*** Texto de lectura ***

No me fui, por supuesto. En estos días de periodismo indirecto —reportear a la distancia, espiar, escuchar— ando a la pesca de pequeñas anécdotas del encierro y un tipo al que conoces con la cabeza enterrada en un basurero y los pies colgando en el aire tiene un ángulo.
Constantino se puso a acomodar el nuevo rescate —creo que eran unos platos o fuentes— con cuidado. Dejó de prestarme atención de inmediato y yo abrí mi bolsa y, en vez de tirar todo y largarme como haría cualquier vida antes del inicio del fin de nuestras vidas —visca el drama—, empecé a lanzar cada sobra de una en una para ganar tiempo y sacar tema mientras observaba el comportamiento de mi, vamos, nuevo amigo.

*** Material entregado ***

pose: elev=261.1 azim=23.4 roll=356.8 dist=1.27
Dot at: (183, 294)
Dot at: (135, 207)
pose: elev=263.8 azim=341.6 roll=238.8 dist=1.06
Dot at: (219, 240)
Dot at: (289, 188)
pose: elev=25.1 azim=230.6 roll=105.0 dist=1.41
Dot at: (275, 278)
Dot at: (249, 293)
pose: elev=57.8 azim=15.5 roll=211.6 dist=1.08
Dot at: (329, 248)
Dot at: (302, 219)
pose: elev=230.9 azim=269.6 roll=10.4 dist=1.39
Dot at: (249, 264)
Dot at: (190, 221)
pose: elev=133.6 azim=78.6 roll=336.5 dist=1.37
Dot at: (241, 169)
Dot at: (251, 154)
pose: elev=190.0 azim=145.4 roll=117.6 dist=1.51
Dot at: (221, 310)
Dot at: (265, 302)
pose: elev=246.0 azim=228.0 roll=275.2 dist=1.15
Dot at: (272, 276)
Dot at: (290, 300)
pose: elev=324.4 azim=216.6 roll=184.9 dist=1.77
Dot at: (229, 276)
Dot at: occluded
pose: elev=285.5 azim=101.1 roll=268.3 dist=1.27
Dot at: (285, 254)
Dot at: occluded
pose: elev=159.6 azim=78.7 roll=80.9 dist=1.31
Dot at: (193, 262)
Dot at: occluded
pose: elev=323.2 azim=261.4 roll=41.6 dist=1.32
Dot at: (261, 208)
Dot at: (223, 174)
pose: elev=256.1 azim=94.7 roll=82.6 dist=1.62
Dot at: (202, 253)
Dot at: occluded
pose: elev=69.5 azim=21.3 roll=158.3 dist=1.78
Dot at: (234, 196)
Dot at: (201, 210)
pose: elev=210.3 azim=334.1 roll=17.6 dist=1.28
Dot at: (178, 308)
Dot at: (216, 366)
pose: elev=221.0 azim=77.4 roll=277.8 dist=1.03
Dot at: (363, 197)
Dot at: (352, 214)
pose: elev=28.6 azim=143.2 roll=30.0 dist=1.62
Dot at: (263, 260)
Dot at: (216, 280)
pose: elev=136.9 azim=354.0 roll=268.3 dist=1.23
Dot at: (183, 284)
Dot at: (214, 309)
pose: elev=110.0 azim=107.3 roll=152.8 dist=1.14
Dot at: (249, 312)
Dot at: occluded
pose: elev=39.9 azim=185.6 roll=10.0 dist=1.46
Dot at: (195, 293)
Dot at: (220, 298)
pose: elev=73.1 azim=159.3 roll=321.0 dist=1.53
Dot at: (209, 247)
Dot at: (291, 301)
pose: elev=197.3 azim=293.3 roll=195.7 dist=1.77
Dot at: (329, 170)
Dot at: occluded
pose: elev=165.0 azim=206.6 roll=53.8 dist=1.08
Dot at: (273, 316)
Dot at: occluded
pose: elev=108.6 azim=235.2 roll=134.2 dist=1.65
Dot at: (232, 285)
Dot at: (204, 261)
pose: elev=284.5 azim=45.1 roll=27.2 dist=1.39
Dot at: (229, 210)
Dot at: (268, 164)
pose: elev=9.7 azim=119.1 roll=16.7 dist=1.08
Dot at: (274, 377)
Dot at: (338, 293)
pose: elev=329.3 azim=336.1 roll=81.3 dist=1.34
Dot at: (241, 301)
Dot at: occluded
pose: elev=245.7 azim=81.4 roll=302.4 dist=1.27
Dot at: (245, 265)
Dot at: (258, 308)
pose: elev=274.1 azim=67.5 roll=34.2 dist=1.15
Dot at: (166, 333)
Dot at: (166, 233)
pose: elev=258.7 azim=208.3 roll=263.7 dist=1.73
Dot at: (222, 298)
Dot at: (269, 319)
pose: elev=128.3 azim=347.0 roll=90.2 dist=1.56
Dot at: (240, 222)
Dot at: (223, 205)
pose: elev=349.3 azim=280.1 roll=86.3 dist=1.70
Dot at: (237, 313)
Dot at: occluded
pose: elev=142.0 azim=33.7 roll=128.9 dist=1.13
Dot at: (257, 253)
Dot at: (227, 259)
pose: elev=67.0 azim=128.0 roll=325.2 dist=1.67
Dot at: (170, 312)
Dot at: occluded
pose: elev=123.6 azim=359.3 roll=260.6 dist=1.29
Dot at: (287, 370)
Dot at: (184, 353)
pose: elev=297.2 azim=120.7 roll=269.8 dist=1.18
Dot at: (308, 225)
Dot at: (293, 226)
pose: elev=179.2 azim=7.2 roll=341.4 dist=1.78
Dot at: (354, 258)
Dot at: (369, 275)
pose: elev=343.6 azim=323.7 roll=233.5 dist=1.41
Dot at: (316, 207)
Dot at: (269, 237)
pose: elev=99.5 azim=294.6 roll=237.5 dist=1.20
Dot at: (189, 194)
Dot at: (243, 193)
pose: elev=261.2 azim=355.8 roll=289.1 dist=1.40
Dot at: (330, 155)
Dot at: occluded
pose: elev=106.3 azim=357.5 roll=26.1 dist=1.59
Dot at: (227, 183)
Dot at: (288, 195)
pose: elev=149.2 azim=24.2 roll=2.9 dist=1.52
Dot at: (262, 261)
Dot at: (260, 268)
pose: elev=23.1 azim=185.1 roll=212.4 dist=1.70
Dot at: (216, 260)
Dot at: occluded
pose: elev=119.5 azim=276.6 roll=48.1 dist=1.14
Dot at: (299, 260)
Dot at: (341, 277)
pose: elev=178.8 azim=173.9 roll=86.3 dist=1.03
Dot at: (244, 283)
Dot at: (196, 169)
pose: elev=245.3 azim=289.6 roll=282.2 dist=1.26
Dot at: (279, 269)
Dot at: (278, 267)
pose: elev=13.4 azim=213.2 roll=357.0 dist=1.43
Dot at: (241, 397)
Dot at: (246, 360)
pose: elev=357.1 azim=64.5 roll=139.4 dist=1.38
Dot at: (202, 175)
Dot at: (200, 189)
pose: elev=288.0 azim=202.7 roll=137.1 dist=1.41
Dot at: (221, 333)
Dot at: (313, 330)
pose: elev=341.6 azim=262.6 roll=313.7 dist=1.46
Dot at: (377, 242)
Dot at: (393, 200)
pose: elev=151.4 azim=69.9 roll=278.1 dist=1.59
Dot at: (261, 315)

***

Consigna: Anota las actividades que el texto de lectura nombra como parte del periodismo indirecto de estos días.

Tu respuesta: Reportear a la distancia, espiar y escuchar.